Given entries:

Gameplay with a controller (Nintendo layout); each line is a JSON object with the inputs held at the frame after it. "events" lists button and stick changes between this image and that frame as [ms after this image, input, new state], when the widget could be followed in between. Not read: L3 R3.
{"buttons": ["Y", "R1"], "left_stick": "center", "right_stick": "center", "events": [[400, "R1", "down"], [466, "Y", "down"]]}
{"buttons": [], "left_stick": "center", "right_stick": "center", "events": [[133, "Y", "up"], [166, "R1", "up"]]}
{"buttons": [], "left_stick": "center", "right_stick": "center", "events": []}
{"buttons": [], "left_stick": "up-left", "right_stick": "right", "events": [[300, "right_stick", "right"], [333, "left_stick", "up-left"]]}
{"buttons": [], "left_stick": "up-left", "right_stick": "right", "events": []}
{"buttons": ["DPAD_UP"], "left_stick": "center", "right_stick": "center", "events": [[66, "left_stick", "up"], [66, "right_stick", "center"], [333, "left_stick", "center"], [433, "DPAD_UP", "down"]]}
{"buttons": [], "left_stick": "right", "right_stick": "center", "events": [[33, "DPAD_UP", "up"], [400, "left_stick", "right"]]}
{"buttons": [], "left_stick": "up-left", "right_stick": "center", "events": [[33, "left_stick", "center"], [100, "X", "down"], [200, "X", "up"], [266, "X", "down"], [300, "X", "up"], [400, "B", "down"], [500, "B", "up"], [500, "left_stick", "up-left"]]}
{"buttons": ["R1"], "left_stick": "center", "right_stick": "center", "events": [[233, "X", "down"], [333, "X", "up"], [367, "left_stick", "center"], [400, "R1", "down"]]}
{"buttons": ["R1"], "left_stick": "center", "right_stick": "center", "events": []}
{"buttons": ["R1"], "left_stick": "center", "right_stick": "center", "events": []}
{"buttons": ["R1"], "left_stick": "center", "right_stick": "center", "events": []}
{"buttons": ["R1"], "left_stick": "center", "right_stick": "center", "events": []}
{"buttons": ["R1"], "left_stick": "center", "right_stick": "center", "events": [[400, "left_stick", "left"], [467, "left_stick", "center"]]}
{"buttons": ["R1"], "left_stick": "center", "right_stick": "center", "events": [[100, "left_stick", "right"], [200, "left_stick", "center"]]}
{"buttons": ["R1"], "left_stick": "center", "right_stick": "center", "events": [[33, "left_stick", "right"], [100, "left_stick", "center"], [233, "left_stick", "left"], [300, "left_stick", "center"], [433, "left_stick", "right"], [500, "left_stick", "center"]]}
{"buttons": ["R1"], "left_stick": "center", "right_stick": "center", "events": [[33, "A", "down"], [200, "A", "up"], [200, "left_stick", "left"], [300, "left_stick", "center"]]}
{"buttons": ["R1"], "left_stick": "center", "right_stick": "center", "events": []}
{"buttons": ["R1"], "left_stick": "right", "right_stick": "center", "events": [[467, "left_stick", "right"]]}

Problem details: The records above are to be copied in full, exactly as written.

Response to this task:
Gameplay with a controller (Nintendo layout); each line is a JSON object with the inputs held at the frame after it. "events" lists button and stick changes between this image and that frame as [ms after this image, input, new state], when the widget could be followed in between. Not read: L3 R3.
{"buttons": ["Y", "R1"], "left_stick": "center", "right_stick": "center", "events": [[400, "R1", "down"], [466, "Y", "down"]]}
{"buttons": [], "left_stick": "center", "right_stick": "center", "events": [[133, "Y", "up"], [166, "R1", "up"]]}
{"buttons": [], "left_stick": "center", "right_stick": "center", "events": []}
{"buttons": [], "left_stick": "up-left", "right_stick": "right", "events": [[300, "right_stick", "right"], [333, "left_stick", "up-left"]]}
{"buttons": [], "left_stick": "up-left", "right_stick": "right", "events": []}
{"buttons": ["DPAD_UP"], "left_stick": "center", "right_stick": "center", "events": [[66, "left_stick", "up"], [66, "right_stick", "center"], [333, "left_stick", "center"], [433, "DPAD_UP", "down"]]}
{"buttons": [], "left_stick": "right", "right_stick": "center", "events": [[33, "DPAD_UP", "up"], [400, "left_stick", "right"]]}
{"buttons": [], "left_stick": "up-left", "right_stick": "center", "events": [[33, "left_stick", "center"], [100, "X", "down"], [200, "X", "up"], [266, "X", "down"], [300, "X", "up"], [400, "B", "down"], [500, "B", "up"], [500, "left_stick", "up-left"]]}
{"buttons": ["R1"], "left_stick": "center", "right_stick": "center", "events": [[233, "X", "down"], [333, "X", "up"], [367, "left_stick", "center"], [400, "R1", "down"]]}
{"buttons": ["R1"], "left_stick": "center", "right_stick": "center", "events": []}
{"buttons": ["R1"], "left_stick": "center", "right_stick": "center", "events": []}
{"buttons": ["R1"], "left_stick": "center", "right_stick": "center", "events": []}
{"buttons": ["R1"], "left_stick": "center", "right_stick": "center", "events": []}
{"buttons": ["R1"], "left_stick": "center", "right_stick": "center", "events": [[400, "left_stick", "left"], [467, "left_stick", "center"]]}
{"buttons": ["R1"], "left_stick": "center", "right_stick": "center", "events": [[100, "left_stick", "right"], [200, "left_stick", "center"]]}
{"buttons": ["R1"], "left_stick": "center", "right_stick": "center", "events": [[33, "left_stick", "right"], [100, "left_stick", "center"], [233, "left_stick", "left"], [300, "left_stick", "center"], [433, "left_stick", "right"], [500, "left_stick", "center"]]}
{"buttons": ["R1"], "left_stick": "center", "right_stick": "center", "events": [[33, "A", "down"], [200, "A", "up"], [200, "left_stick", "left"], [300, "left_stick", "center"]]}
{"buttons": ["R1"], "left_stick": "center", "right_stick": "center", "events": []}
{"buttons": ["R1"], "left_stick": "right", "right_stick": "center", "events": [[467, "left_stick", "right"]]}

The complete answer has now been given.